> [待分析文本]
══════

所以为了不出现实验和实验数据混乱,我这样去做:
- 只保留speedup-example.cpp一个文件,每次只对这一个文件进行修改,那如何保证修改过程的正确性,除了重复三次检查修改的地方外,借助下面的记录。
- 修改记录表:记录改动信息,包括改动文件及行号、是否保存、是否恢复和备注等。
(附链接:
http://bluecloudmatrix.github.io/jekyll_demo/PARROT%E6%BA%90%E7%A0%81%E6%94%B9%E5%8A%A8%E8%AE%B0%E5%BD%95.xlsx)
我们要通过它弄清楚Parrot的运行,下面是我们的始发地。之所以从它开始是受导师的指点——
How many times the sched_yield() in RRScheduler::wait_t::wait() is called within one execution? Have you figured out the relationship between the number of context switches and sched_yield()?
我们想这应该是最接近答案的入口,于是先尝试直接去探究它。
xtern/lib/runtime/record-scheduler.cpp
- void RRScheduler::getTurn()
- {
- int tid = self();
- assert(tid>=0 && tid < Scheduler::nthread);
- waits[tid].wait();
- dprintf("RRScheduler: %d gets turn\n", self());
- SELFCHECK;
- }
self()返回当前线程的tid,来自xtern/include/tern/runtime/scheduler.h中的struct TidMap:
- /// tern tid for current thread
- static int self() { return self_tid; }
RRScheduler::getTurn是RRScheduler::wait_t::wait的唯一入口。
getTurn的作用是让一个线程运行,而让其他线程等待,实现串行化。
实际上getTurn最早见于struct Serializer,所以这里引出一些重要类的继承关系。
接下来要弄明白是哪里调用了getTurn,以及它在RR调度中起的作用。
在34次直接调用getTurn()的共有五处:
- xtern/lib/runtime/record-runtime.cpp: line 337: SCHED_TIMER_START(共调用30次)
- xtern/lib/runtime/record-runtime.cpp: line 272: RecorderRT<_S>::idle_sleep (共调用1次)
- xtern/lib/runtime/record-scheduler.cpp: line 372: RRScheduler::wait(共调用1次)
- xtern/lib/runtime/record-runtime.cpp: line 376: RecorderRT<_S>::printStat (共调用1次)
- xtern/lib/runtime/record-runtime.cpp: line 286: RecorderRT<_S>::idle_cond_wait(共调用1次)
而调用SCHED_TIMER_START的函数有(它们都在xtern/lib/runtime/record-runtime.cpp):
- RecorderRT<_S>::threadBegin(void)
- RecorderRT<_S>::threadEnd(unsigned ins)

══════

> [原始数据]
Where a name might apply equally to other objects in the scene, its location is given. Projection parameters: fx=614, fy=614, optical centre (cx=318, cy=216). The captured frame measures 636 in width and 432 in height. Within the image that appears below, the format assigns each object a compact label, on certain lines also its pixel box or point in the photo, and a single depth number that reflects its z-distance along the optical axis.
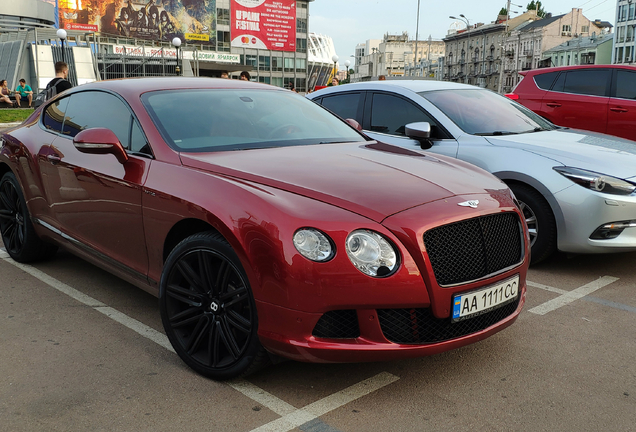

══════

> [待解决问题] 接着上面那篇分析Parrot调度源码的文章往下写，从它的最后一行之后续写。

> [参考答案]
- RecorderRT<_S>::pthreadCreate
- RecorderRT<_S>::pthreadJoin
- RecorderRT<_S>::pthreadMutexInit
- RecorderRT<_S>::pthreadMutexDestroy
- RecorderRT<_S>::pthreadMutexLock
- RecorderRT<_S>::__pthread_rwlock_rdlock
- RecorderRT<_S>::__pthread_rwlock_wrlock
- RecorderRT<_S>::__pthread_rwlock_tryrdlock
- RecorderRT<_S>::__pthread_rwlock_trywrlock
- RecorderRT<_S>::__pthread_rwlock_unlock
- RecorderRT<_S>::__pthread_rwlock_destroy
- RecorderRT<_S>::__pthread_rwlock_init
- RecorderRT<_S>::pthreadMutexTryLock
- RecorderRT<_S>::pthreadMutexTimedLock
- RecorderRT<_S>::pthreadMutexUnlock
- RecorderRT<_S>::pthreadBarrierInit
- RecorderRT<_S>::pthreadBarrierWait
- RecorderRT<_S>::pthreadBarrierDestroy
- RecorderRT<_S>::pthreadCondWait
- RecorderRT<_S>::pthreadCondTimedWait
- RecorderRT<_S>::pthreadCondSignal
- RecorderRT<_S>::pthreadCondBroadcast
- RecorderRT<_S>::semWait
- RecorderRT<_S>::semTryWait
- RecorderRT<_S>::semTimedWait
- RecorderRT<_S>::semPost
- RecorderRT<_S>::semInit
- RecorderRT<_S>::lineupInit
- RecorderRT<_S>::lineupDestroy
- RecorderRT<_S>::lineupStart
- RecorderRT<_S>::lineupEnd
- RecorderRT<_S>::nonDetStart()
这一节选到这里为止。